→ **PROBLEM**: Below are records with pictures in them. Transcribe everything from the line containing "Innovation Histories method briefing" down to the line containing "Policy 26(4):295-305 |", exactly, and leave the pictures behind.

########

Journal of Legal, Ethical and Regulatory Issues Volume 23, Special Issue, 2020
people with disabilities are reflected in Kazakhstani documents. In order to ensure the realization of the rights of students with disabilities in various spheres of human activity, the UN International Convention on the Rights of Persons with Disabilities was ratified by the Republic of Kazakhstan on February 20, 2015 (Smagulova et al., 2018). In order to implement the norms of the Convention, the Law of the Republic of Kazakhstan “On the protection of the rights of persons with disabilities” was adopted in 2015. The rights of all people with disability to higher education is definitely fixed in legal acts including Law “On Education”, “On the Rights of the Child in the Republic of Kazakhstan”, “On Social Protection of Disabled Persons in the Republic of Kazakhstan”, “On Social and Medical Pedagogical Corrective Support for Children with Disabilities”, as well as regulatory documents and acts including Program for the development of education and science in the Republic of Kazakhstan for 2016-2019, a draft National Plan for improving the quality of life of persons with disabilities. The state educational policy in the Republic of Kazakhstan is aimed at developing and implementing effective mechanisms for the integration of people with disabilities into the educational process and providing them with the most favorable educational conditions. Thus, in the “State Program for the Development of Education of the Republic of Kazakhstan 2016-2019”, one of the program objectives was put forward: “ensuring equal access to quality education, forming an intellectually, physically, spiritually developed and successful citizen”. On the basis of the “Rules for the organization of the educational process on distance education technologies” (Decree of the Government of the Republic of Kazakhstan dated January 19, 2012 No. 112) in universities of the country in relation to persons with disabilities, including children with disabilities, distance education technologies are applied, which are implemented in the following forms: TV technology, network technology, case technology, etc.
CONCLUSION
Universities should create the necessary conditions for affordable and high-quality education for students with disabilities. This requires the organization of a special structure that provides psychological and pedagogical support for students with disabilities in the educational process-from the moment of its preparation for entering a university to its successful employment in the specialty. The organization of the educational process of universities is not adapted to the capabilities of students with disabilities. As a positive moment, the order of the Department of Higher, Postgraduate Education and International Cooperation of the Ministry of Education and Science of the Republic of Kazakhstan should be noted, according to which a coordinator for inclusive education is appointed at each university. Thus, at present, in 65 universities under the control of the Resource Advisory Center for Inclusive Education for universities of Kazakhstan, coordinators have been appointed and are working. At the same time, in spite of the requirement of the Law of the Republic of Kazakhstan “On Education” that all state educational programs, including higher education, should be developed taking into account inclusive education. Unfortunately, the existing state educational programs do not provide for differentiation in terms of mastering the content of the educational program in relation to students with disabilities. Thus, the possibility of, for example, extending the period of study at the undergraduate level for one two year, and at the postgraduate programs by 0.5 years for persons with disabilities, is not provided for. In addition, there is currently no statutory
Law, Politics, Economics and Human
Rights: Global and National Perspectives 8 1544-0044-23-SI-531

########

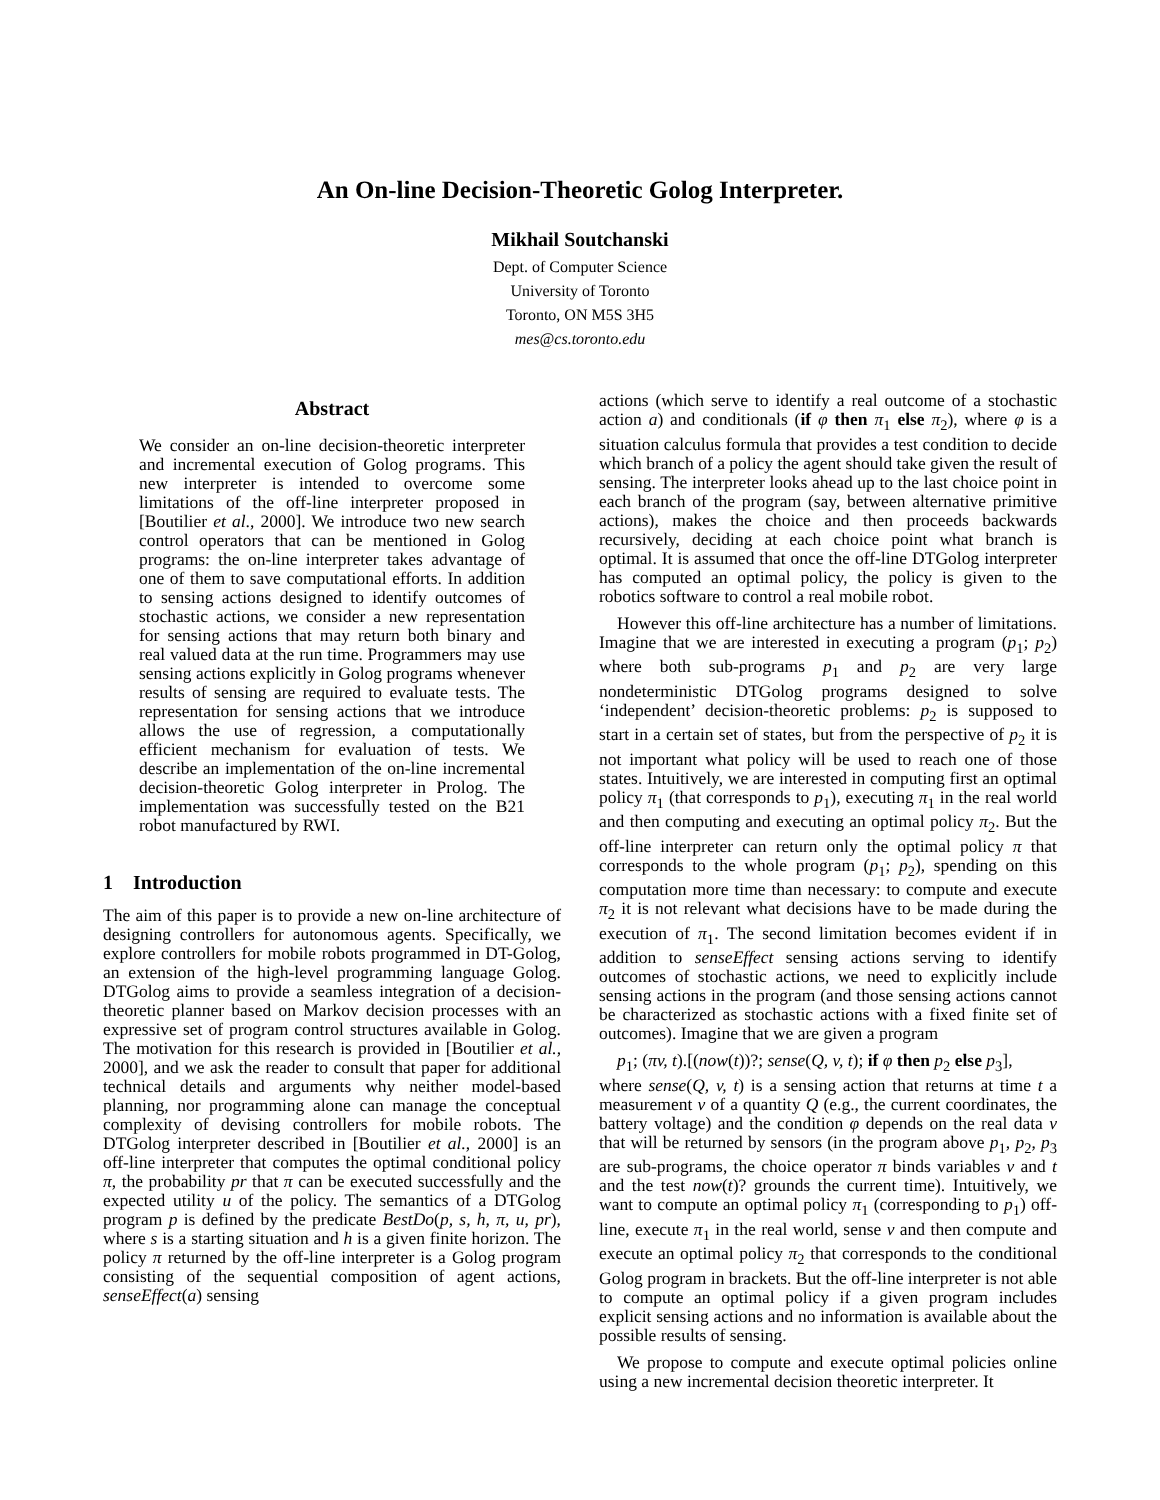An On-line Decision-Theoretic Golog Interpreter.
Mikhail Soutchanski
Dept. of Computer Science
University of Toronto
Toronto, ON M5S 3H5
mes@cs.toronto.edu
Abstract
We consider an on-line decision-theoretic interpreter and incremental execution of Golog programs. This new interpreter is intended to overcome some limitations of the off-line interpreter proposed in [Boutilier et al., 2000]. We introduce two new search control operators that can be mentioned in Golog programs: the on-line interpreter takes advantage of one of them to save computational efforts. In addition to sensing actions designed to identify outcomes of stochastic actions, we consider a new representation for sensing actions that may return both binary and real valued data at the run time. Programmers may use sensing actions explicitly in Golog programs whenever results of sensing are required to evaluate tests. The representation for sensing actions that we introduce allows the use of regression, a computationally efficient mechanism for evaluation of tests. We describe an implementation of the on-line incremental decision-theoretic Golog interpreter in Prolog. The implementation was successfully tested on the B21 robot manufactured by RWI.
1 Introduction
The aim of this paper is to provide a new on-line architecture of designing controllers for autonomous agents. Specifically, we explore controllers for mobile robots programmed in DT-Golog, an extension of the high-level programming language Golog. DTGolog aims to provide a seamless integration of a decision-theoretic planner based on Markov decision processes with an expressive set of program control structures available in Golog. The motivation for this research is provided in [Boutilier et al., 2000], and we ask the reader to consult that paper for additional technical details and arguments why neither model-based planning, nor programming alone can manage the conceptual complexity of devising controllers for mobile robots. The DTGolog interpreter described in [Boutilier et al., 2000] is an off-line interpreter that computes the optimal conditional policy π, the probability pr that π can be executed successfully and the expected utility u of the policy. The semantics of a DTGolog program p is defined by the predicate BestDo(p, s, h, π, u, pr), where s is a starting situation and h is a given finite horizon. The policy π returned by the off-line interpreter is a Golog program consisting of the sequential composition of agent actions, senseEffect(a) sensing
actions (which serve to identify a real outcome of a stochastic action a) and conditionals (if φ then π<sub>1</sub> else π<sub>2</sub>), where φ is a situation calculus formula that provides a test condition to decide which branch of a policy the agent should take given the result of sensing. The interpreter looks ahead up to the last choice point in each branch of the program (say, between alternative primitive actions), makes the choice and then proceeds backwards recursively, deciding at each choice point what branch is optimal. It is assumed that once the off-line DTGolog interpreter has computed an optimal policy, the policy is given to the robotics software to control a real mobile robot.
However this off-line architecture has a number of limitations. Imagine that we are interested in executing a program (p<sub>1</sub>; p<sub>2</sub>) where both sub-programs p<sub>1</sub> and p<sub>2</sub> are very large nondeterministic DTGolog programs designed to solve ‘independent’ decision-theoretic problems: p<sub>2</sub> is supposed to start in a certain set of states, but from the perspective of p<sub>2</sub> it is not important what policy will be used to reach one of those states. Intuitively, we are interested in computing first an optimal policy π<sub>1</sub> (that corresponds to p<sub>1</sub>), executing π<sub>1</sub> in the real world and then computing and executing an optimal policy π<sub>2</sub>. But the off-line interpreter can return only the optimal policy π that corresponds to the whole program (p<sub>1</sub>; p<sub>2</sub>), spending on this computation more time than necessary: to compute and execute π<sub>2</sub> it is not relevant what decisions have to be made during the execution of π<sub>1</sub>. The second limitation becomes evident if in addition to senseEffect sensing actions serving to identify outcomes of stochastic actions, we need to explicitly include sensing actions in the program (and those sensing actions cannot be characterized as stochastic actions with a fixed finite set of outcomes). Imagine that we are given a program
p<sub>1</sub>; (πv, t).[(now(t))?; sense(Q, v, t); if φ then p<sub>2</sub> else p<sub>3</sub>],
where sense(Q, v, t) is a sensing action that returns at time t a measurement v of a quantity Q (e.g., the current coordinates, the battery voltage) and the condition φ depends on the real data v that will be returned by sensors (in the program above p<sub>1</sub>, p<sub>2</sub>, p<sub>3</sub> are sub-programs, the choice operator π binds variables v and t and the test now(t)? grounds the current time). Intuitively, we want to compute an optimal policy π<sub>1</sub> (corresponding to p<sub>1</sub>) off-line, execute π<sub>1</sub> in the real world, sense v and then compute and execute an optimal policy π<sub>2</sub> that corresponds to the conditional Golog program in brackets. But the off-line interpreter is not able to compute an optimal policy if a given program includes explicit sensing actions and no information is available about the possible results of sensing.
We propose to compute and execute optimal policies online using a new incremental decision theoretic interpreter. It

########

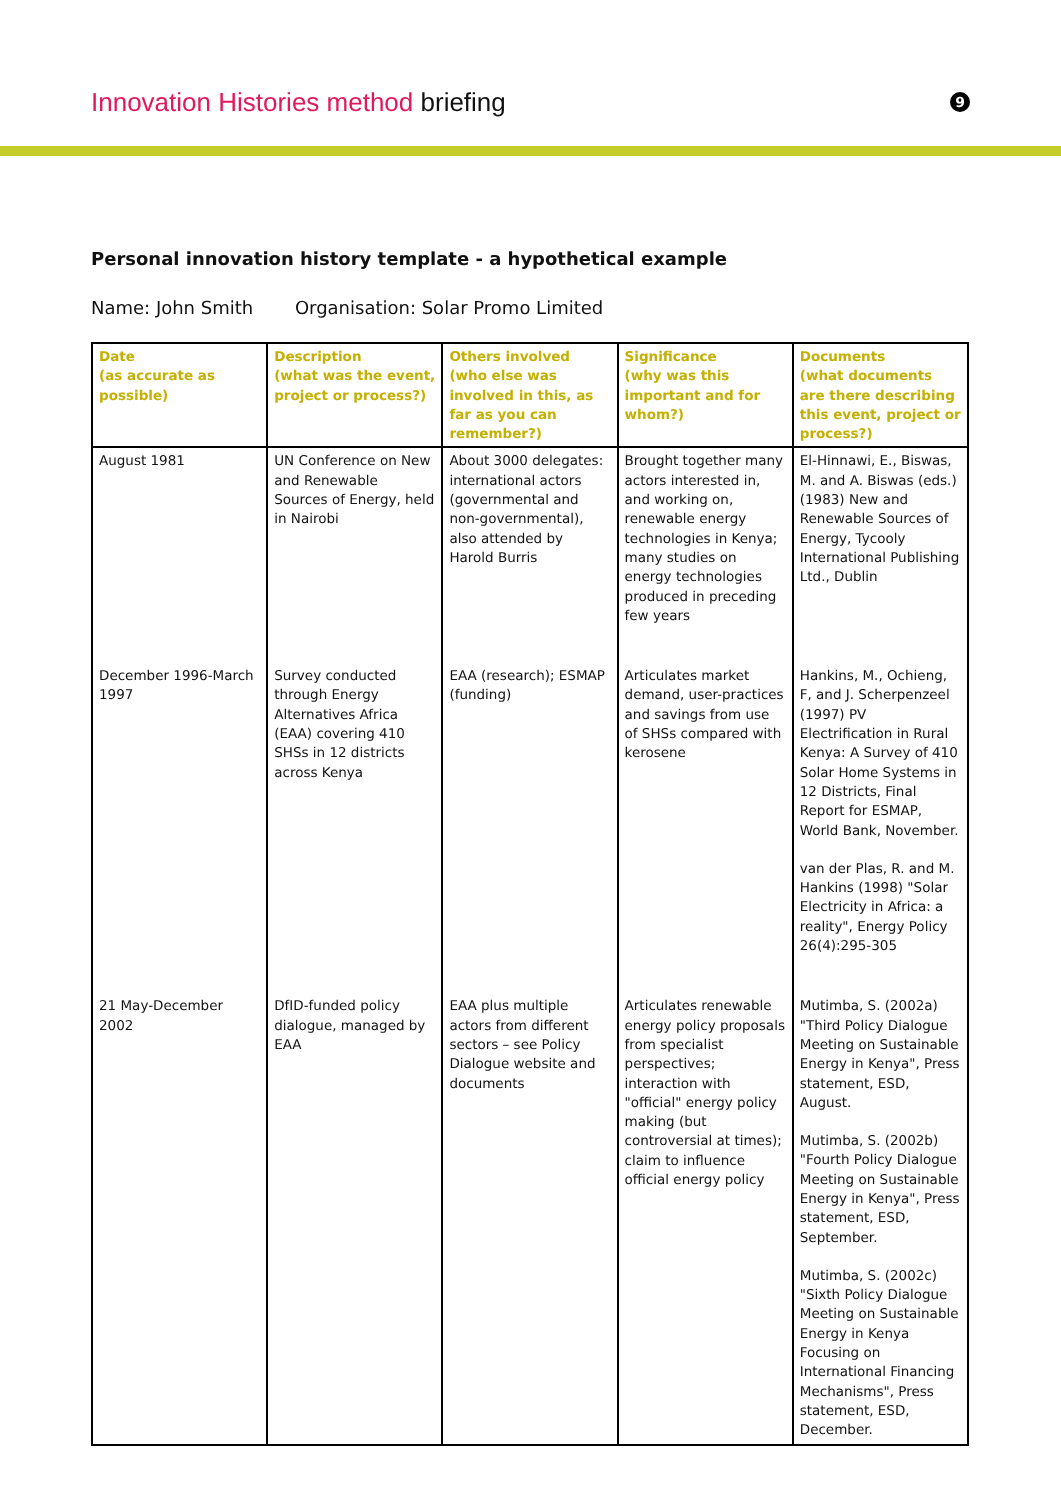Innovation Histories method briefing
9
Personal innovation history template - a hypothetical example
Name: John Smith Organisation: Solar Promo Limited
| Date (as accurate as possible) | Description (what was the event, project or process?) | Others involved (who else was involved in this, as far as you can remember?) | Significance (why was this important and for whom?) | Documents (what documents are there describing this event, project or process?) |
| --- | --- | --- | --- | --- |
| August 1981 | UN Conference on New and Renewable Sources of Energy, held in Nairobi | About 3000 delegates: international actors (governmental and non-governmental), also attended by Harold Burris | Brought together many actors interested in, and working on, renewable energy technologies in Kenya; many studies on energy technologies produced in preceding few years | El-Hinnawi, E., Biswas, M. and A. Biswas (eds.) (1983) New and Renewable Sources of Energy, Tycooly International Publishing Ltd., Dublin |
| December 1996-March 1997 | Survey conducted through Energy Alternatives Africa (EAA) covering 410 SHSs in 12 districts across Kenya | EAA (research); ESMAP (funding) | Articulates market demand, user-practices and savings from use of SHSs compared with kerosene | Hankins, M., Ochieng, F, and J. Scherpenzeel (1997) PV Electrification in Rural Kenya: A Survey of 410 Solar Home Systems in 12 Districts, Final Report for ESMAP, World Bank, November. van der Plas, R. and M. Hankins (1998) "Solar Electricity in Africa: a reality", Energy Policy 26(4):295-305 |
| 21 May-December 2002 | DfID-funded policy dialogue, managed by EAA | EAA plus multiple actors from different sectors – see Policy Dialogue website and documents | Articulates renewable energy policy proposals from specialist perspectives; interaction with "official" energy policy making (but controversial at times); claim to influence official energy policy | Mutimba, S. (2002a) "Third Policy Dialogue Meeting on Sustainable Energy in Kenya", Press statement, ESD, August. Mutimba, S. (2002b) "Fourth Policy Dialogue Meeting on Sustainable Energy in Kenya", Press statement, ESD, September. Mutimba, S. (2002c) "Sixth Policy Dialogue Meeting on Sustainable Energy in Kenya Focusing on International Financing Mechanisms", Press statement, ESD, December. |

########

→ **PROBLEM SOLUTION**:
Innovation Histories method briefing
9
Personal innovation history template - a hypothetical example
Name: John Smith Organisation: Solar Promo Limited
| Date (as accurate as possible) | Description (what was the event, project or process?) | Others involved (who else was involved in this, as far as you can remember?) | Significance (why was this important and for whom?) | Documents (what documents are there describing this event, project or process?) |
| --- | --- | --- | --- | --- |
| August 1981 | UN Conference on New and Renewable Sources of Energy, held in Nairobi | About 3000 delegates: international actors (governmental and non-governmental), also attended by Harold Burris | Brought together many actors interested in, and working on, renewable energy technologies in Kenya; many studies on energy technologies produced in preceding few years | El-Hinnawi, E., Biswas, M. and A. Biswas (eds.) (1983) New and Renewable Sources of Energy, Tycooly International Publishing Ltd., Dublin |
| December 1996-March 1997 | Survey conducted through Energy Alternatives Africa (EAA) covering 410 SHSs in 12 districts across Kenya | EAA (research); ESMAP (funding) | Articulates market demand, user-practices and savings from use of SHSs compared with kerosene | Hankins, M., Ochieng, F, and J. Scherpenzeel (1997) PV Electrification in Rural Kenya: A Survey of 410 Solar Home Systems in 12 Districts, Final Report for ESMAP, World Bank, November. van der Plas, R. and M. Hankins (1998) "Solar Electricity in Africa: a reality", Energy Policy 26(4):295-305 |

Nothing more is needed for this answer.